Pudong, putting its services for people first

There have been great changes in Pudong over the past 28 years, from the farmland, where nobody wanted to live, to the most sought after strip dotted with skyscrapers. 
Pudong, putting its services for people first
Ti Gong

 Residents jog on the running path around Century Park

Pudong, putting its services for people first
Ti Gong

White-collar workers surf the books on the bookshelves of Lujiazui Library.


Keynotes of high-quality life 

• Modern and international district 

Pudong will build itself a readable, walkable and comfortable district.

• A leap forward in urban and rural integration 

Pudong will step up efforts in improving its rural environment. It will vigorously develop high-end, high-technology, and high-added value modern green agriculture. It will standardize and commercialize local agricultural products and regulate local agricultural market. It will also promote tourism to ancient towns.

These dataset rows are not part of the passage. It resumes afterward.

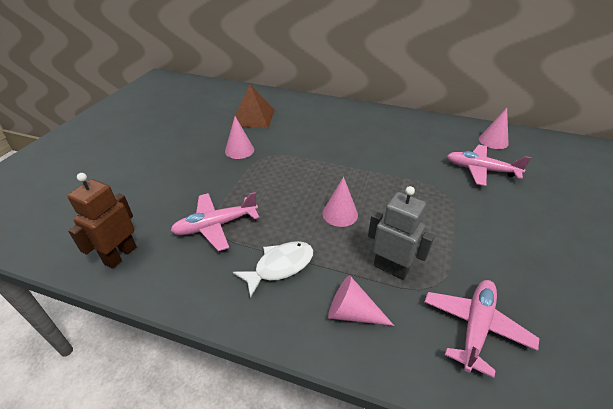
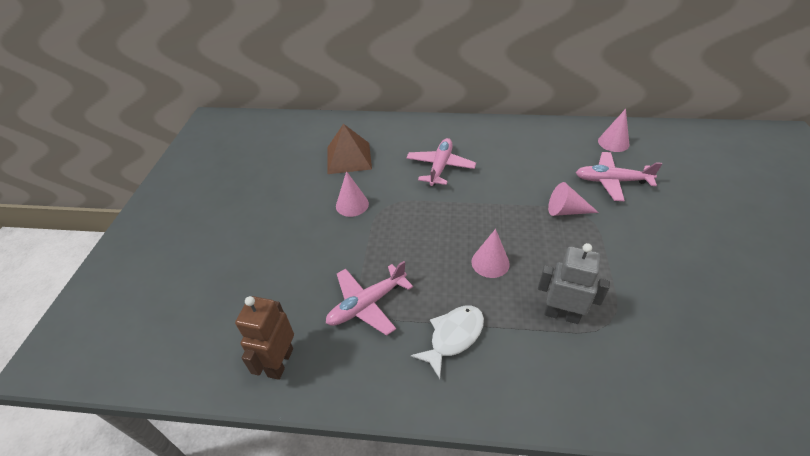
camera: 10 degrees left, 5 degrees up
(352, 313) = (542, 371): pink cone -> pink cone (566, 211)
(475, 327) = (658, 358): pink plane -> pink plane (440, 167)

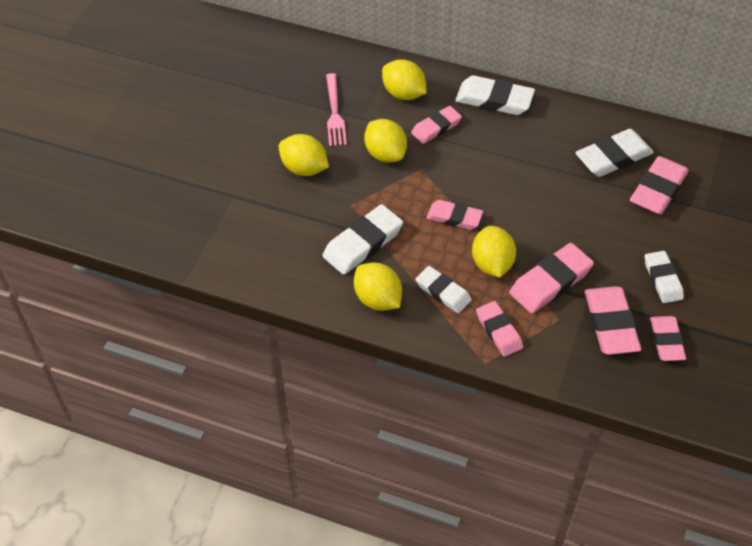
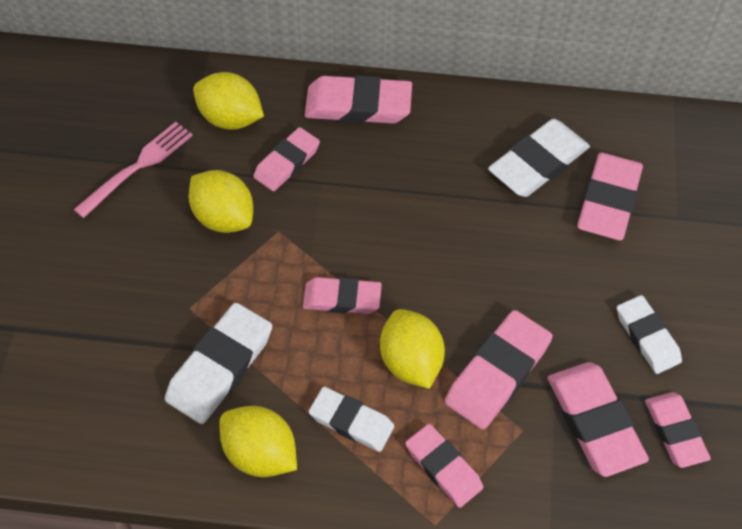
camera: 15 degrees left, 5 degrees up
(304, 168) = (110, 263): yellow lemon -> none
(335, 113) = (138, 166): pink fork -> pink fork turned 120 degrees counterclockwise
(494, 100) = (358, 105): white eraser -> pink eraser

• Beautiful and harmonious ecological environment 

Pudong will accelerate the process in building greenbelts and parks. It will make every effort to protect the environment of local wetlands.

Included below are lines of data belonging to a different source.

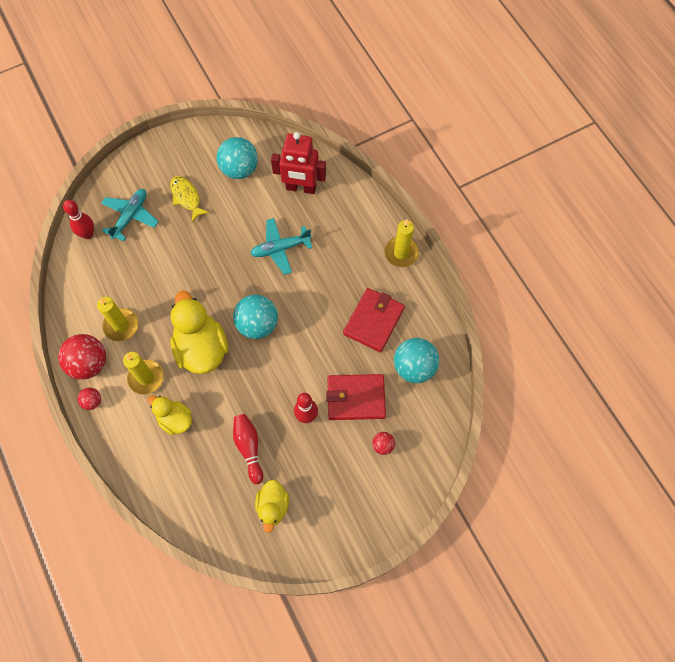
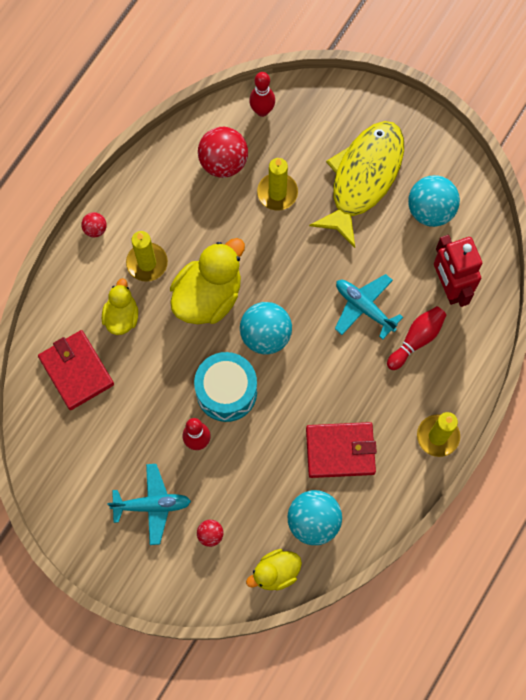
camera: 60 degrees right, 5 degrees up
(89, 363) = (130, 201): red ball -> red ball (223, 162)
(121, 326) = (185, 205): yellow candle -> yellow candle (277, 193)
(130, 216) = (307, 138): turquoise plane -> turquoise plane (152, 505)
(186, 197) = (363, 178): yellow fish -> yellow fish, size x2.06
(249, 448) = (133, 404): red bowling pin -> red bowling pin (416, 339)
(273, 506) = (89, 461): yellow duck -> yellow duck (275, 572)
(282, 375) = (226, 392): none -> turquoise drum
(356, 398) = (245, 479): red wallet -> red wallet (76, 371)

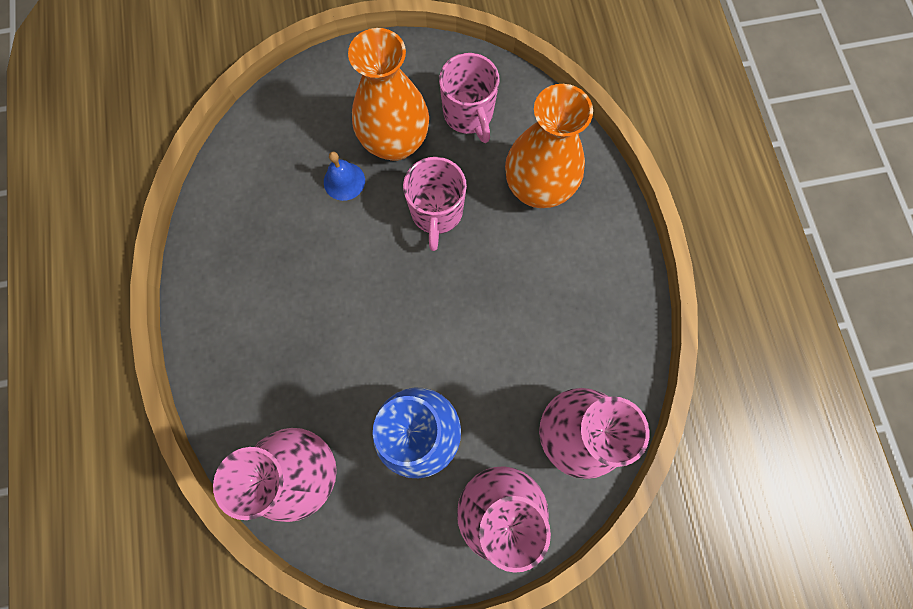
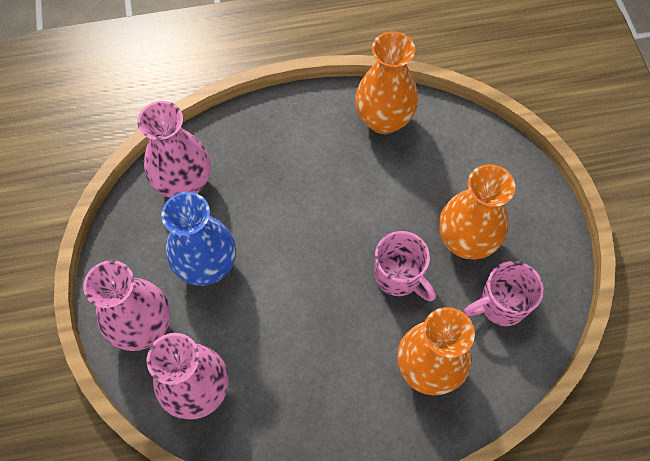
camera: 90 degrees right, 10 degrees down
(232, 222) = (383, 119): none -> orange vase
(344, 181) = (425, 200): blue bell -> none
(436, 213) = (399, 276): pink mug -> pink mug turned 135 degrees counterclockwise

• Better social governance and service 

Pudong will build more “doorstep” service stations.


Pudong, putting its services for people first
Ti Gong

A “doorstep” service station in the Shixin neighborhood of Lujiazui


A bed in Puxi is preferable to a room in Pudong” was a popular saying in Shanghai about 30 years ago. It epitomized the sharp contrast of the regions on the east and west sides of the Huangpu River. 

But there have been great changes in Pudong over the past 28 years, from the farmland, where nobody wanted to live, to the most sought after strip dotted with skyscrapers. 

Pudong always puts what people want as a priority. 

One major effort is to build “doorstep” service stations in neighborhoods where people can deal with several administrative affairs and take part in a variety of activities. 

Shixin neighborhood in Lujiazui Subdistrict, is happy to have the comprehensive service station on her doorstep.

 “Previously, it took me about half an hour to go to the social insurance service center to deal with affairs about many medical insurance. But now, it just takes me several minutes,” she said. 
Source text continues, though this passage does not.